Hombros caídos, mirada perruna, andar cansino, un acento alsaciano que provocaba sonrisas: Claude- Émile Schuffenecker. El buen Schuff. Qué te ibas a imaginar, Paul, cuando ese hombre tímido, bondadoso, descuadrado y gordinflón entró a trabajar en la agencia Bertin -estaba mejor preparado que tú, había hecho estudios de comercio y esgrimía un diploma-, la influencia que tendría en tu vida. Ese colega amable, cordial, asustadizo, intimidado, te miraba con respeto y envidiaba tu personalidad fuerte y decidida. Te lo dijo, ruborizándose. Se hicieron muy amigos. Sólo después de algunas semanas descubrirías que ese colega inhibido y apocado alentaba, por debajo de su apariencia esmirriada, dos pasiones, que te fue revelando a medida que se trenzaba la amistad: el arte y las religiones orientales, principalmente el budismo, sobre el que Claude-Émile había leido muchísimo. ¿Seguiría interesado en alcanzar el nirvana? Pero fue la manera como Schuff hablaba de la pintura y los pintores lo que te sorprendió, intrigó, y, poco a poco, contagió. Para el buen Schuff, los artistas eran seres de otra especie, medio ángeles, medio demonios, distintos en esencia de los hombres comunes. Las obras de arte constituían una realidad aparte, más pura, más perfecta, más ordenada, que este mundo sórdido y vulgar. Entrar en la órbita del arte era acceder a otra vida, en la que no sólo el espíritu, también el cuerpo se enriquecía y gozaba a través de los sentidos.

– Me estaba corrompiendo y yo no me daba cuenta -les hizo un brindis Paul-. ¡Por el buen Schuffi. Me arrastraba a galerías, a museos, a talleres de artistas. Me hizo entrar al Louvre por primera vez, a verlo copiar a los clásicos. Y, un buen día, no sé cómo, no sé cuándo, en los ratos libres, a escondidas, me puse a dibujar. Así empezó. El vicio tardío este. Recuerdo la sensación de estar haciendo algo malo, como de niño, en Odéans, donde el tío Zizi, cuando me masturbaba o espiaba desnudarse a la criada. ¿Increíble, no? Un día, me hizo comprar un caballete. Otro, me enseñó la pintura al óleo. Nunca había tenido antes en mis manos un pincel. Me hizo preparar los colores, mezclarlos. ¡Me corrompió, les digo! Con su carita de mosca muerta, de yo no soy nadie, de yo no existo, el buen Schuff produjo un cataclismo en mi vida. Por culpa de ese alsaciano gordinflón estoy aquí, en este fin del mundo.

Pero ¿el episodio decisivo no habría sido más bien, en vez del buen Schuff, aquella visita a esa galería de la rue Vivienne donde se exhibía la Olympia , de Édouard Manet?

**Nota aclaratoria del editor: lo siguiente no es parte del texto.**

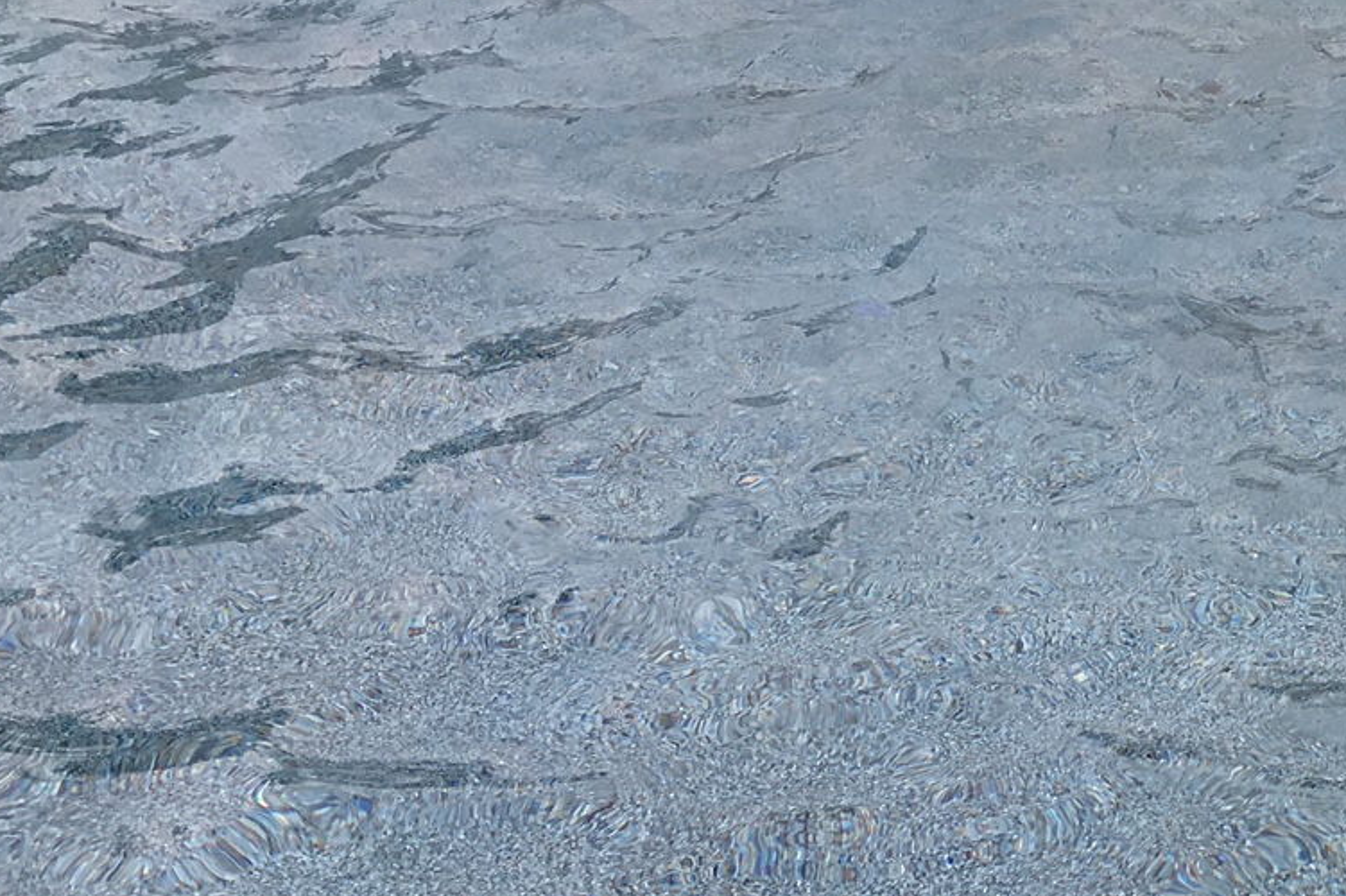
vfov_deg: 16.7
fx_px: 3027
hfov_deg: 23.0
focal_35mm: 81
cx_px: 1613
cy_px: 213
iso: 25
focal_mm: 4.15
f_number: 2.2
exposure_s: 1/170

– Fue como ser alcanzado por un rayo, como ver una aparición -explicó Paul-. La Olympia de Édouard Manet. El cuadro más impresionante que había visto nunca. Pensé: «Pintar así es ser un centauro, un Dios». Pensé: «Tengo que ser un pintor yo también». Ya no me acuerdo muy bien. Pero fue algo así.

– ¿Un cuadro puede cambiar la vida de un hombre? -Ky Dong lo miraba con escepticismo.